DOCUMENT EXCERPT
Aggie Wallbom, a physician, and her daughter, Chloe, 11, make up another mom-daughter team of students. She’s way behind the kids in her group, Wallbom said, but just trying is good medicine.

“It’s therapy,” she said.

Chloe’s exhibit piece was a brown bear in a green jungle.

I asked about her technique.

“If you want to do a bear,” Chloe told me, “you have to pop it out.”

I’m no artist, I told her. What does that mean?

She explained how she had framed the bear as if something was about to happen.

“Like the bear is about to jump out of the bushes,” she said.

I think she pulled it off.

Paul and Donna long ago paid off a friend who lent them $1,000 to start the business, and another friend who lent them $5,000 and took payment in art classes. They do just fine now, and best of all, said Paul, he has the freedom to pursue the passion that still burns in him.

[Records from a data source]
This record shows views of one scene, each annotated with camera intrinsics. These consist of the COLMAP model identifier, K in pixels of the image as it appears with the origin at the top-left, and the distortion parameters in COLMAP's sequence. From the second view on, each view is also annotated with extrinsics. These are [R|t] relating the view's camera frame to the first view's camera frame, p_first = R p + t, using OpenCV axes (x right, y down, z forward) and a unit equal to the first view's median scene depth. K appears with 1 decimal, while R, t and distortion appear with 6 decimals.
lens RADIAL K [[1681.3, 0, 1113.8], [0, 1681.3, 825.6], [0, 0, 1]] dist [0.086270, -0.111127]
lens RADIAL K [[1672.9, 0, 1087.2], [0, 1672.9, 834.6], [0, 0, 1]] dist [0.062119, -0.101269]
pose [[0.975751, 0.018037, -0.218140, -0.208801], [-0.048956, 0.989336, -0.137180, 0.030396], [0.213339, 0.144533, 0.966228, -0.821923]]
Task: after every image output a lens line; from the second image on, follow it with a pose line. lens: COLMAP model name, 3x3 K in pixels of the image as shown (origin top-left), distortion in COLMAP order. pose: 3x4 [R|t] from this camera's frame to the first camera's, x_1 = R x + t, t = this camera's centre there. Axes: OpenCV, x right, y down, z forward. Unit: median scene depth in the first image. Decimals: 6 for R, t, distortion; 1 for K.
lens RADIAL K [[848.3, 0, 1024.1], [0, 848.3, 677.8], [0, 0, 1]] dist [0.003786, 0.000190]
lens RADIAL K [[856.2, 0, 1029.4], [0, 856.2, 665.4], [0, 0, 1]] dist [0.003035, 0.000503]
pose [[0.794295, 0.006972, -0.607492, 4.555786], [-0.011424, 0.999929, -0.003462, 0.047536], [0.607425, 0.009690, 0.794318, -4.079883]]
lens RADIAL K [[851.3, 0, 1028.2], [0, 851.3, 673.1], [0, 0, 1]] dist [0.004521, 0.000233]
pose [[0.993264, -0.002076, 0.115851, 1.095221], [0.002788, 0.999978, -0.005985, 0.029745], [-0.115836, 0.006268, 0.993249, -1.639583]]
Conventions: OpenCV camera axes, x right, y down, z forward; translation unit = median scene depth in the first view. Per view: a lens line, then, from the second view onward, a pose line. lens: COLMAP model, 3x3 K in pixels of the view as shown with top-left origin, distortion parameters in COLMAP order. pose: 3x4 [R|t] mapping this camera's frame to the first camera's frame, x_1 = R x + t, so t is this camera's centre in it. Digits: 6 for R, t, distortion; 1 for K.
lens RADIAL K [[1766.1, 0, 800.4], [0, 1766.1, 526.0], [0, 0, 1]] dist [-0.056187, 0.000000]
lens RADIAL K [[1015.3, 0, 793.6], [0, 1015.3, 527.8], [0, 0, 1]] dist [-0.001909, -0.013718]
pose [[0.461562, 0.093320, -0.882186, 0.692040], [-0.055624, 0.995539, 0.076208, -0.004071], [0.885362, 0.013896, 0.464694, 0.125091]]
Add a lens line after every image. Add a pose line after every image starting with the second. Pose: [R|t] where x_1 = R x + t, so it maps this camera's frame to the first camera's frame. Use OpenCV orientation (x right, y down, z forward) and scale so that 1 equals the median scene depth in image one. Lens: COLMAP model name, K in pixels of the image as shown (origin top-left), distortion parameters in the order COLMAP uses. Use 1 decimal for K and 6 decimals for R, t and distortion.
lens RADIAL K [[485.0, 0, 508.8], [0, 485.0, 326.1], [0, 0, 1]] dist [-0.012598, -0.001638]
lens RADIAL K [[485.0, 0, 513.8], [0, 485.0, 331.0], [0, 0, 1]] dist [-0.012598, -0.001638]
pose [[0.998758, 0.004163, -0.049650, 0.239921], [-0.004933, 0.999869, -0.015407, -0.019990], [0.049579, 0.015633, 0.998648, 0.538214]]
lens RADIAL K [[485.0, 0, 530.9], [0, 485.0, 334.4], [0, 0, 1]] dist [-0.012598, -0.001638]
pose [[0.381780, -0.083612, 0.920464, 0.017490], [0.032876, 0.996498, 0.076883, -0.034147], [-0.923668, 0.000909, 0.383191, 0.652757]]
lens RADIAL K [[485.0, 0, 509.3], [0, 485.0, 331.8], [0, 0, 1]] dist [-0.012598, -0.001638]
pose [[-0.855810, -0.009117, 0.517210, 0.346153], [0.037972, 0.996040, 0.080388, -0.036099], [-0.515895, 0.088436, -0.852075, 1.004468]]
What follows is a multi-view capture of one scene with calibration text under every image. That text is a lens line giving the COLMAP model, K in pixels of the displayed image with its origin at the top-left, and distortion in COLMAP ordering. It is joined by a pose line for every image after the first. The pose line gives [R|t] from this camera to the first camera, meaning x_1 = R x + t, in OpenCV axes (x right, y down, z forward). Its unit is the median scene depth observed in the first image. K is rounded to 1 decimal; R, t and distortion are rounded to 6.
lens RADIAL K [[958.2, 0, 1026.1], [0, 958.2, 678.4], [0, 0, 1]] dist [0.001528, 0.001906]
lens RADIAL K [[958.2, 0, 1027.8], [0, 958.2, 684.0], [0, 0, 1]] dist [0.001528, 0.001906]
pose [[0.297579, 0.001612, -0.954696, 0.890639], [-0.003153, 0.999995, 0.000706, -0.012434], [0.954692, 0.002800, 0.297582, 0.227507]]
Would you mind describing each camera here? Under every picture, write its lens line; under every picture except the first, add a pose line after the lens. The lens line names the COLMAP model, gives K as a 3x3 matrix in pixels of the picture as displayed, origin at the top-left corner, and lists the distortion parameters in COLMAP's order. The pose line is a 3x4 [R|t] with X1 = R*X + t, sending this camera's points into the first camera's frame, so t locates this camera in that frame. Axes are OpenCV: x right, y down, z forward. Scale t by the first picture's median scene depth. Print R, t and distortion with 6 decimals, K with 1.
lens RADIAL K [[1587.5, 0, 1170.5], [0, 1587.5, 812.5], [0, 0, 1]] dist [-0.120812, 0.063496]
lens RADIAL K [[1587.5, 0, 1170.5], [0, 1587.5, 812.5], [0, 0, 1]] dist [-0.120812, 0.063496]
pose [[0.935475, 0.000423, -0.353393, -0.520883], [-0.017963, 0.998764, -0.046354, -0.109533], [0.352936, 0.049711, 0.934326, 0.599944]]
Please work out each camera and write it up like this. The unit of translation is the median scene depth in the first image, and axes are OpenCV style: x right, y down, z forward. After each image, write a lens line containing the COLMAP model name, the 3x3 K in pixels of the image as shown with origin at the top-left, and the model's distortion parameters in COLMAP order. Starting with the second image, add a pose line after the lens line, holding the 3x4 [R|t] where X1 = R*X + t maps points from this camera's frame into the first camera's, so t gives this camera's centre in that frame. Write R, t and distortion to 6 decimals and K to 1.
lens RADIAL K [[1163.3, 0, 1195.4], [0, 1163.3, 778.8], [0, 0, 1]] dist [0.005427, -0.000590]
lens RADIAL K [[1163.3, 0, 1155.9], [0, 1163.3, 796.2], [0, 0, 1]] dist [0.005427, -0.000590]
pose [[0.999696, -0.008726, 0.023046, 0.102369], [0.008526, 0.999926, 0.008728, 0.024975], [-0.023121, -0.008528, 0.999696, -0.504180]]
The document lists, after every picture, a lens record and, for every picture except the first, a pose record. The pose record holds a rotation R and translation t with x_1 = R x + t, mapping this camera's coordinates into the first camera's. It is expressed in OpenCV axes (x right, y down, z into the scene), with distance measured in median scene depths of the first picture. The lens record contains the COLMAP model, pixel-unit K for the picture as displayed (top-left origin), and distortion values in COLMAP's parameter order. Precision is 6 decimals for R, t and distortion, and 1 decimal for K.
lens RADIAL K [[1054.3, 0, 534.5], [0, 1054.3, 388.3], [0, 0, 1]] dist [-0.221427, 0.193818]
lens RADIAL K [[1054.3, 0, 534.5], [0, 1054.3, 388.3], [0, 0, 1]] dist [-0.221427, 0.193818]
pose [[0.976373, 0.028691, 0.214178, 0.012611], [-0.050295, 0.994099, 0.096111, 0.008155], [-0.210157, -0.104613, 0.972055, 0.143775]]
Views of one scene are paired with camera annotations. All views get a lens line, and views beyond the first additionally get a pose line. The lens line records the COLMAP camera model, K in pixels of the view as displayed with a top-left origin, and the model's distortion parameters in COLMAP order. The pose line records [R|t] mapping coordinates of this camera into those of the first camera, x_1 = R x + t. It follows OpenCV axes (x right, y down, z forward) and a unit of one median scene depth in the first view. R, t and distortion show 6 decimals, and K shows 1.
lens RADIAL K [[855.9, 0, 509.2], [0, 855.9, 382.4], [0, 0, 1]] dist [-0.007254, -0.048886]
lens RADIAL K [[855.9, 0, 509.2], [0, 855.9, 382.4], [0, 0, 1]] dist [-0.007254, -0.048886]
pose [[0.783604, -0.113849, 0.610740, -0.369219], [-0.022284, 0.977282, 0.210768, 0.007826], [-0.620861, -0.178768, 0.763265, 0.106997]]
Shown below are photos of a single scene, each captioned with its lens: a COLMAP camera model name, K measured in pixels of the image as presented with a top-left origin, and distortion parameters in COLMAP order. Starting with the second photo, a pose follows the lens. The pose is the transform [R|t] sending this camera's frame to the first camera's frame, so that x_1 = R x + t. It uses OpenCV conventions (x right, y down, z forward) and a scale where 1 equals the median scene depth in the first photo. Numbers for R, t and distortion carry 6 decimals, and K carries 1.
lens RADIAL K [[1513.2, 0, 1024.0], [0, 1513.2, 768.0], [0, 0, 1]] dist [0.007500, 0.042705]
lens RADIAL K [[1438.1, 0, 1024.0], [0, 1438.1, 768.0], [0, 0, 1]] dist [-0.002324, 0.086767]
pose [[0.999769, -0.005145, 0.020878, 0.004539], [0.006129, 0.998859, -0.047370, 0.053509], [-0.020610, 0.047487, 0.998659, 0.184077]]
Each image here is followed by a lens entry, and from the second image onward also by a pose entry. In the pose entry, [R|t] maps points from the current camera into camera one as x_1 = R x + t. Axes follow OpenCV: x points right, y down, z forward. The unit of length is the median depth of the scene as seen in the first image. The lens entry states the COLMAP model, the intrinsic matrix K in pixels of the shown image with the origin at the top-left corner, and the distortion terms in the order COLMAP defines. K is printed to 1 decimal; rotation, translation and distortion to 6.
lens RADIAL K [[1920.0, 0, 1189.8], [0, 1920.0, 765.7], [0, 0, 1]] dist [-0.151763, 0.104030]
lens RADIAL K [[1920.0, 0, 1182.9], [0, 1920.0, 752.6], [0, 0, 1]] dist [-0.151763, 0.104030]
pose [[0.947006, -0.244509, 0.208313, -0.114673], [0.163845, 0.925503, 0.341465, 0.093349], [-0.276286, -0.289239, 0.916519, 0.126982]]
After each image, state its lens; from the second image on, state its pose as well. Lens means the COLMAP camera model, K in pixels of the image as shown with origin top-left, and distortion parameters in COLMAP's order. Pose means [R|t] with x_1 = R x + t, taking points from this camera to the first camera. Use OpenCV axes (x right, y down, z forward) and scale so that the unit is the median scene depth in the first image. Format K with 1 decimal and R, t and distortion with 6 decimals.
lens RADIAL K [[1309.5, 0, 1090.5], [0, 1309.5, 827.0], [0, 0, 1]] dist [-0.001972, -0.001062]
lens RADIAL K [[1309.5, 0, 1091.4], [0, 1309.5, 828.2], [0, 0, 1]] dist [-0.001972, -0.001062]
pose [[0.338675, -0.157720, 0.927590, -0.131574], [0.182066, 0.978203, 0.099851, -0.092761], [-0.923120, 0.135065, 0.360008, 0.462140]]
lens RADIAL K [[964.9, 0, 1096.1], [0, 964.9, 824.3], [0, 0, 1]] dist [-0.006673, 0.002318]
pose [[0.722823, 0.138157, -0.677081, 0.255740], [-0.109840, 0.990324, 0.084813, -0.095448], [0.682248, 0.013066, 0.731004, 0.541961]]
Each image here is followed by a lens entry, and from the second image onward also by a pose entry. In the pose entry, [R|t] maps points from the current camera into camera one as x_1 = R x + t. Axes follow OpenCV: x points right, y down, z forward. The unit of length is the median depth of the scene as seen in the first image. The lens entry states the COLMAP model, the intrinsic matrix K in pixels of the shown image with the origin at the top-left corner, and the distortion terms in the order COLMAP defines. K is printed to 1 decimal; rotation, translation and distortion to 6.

CHECK YOUR UNDERSTANDING
1. Answer these questions about the art class excerpt.
(a) What is Aggie Wallbom's job?
(b) What did Chloe's exhibit piece show?
(c) How much did the friend who took payment in art classes lend Paul and Donna?
2. Carry on the art class excerpt from its last sentence, adding a few short paragraphs in the same style.

ANSWERS TO EACH TASK
1.
(a) She is a physician.
(b) A brown bear in a green jungle.
(c) $5,000.

2.
“I paint every day,” he said.

He wakes up in Echo Park, grabs a cup of coffee and a brush, and reinvents the world for hours — desert scenes, beaches, landscapes, human figures — until he goes to work.

Donna shared a copy of a tribute written a few years ago by a former student, Talia Dutton, who now studies at Brown University.

“The moment I step through the door, the outside world fades away,” Dutton wrote. “I can let habit guide me to the drawer with the missing handle to fish out a usable brush … and to my bench to squeeze paint out of the tube with the broken cap.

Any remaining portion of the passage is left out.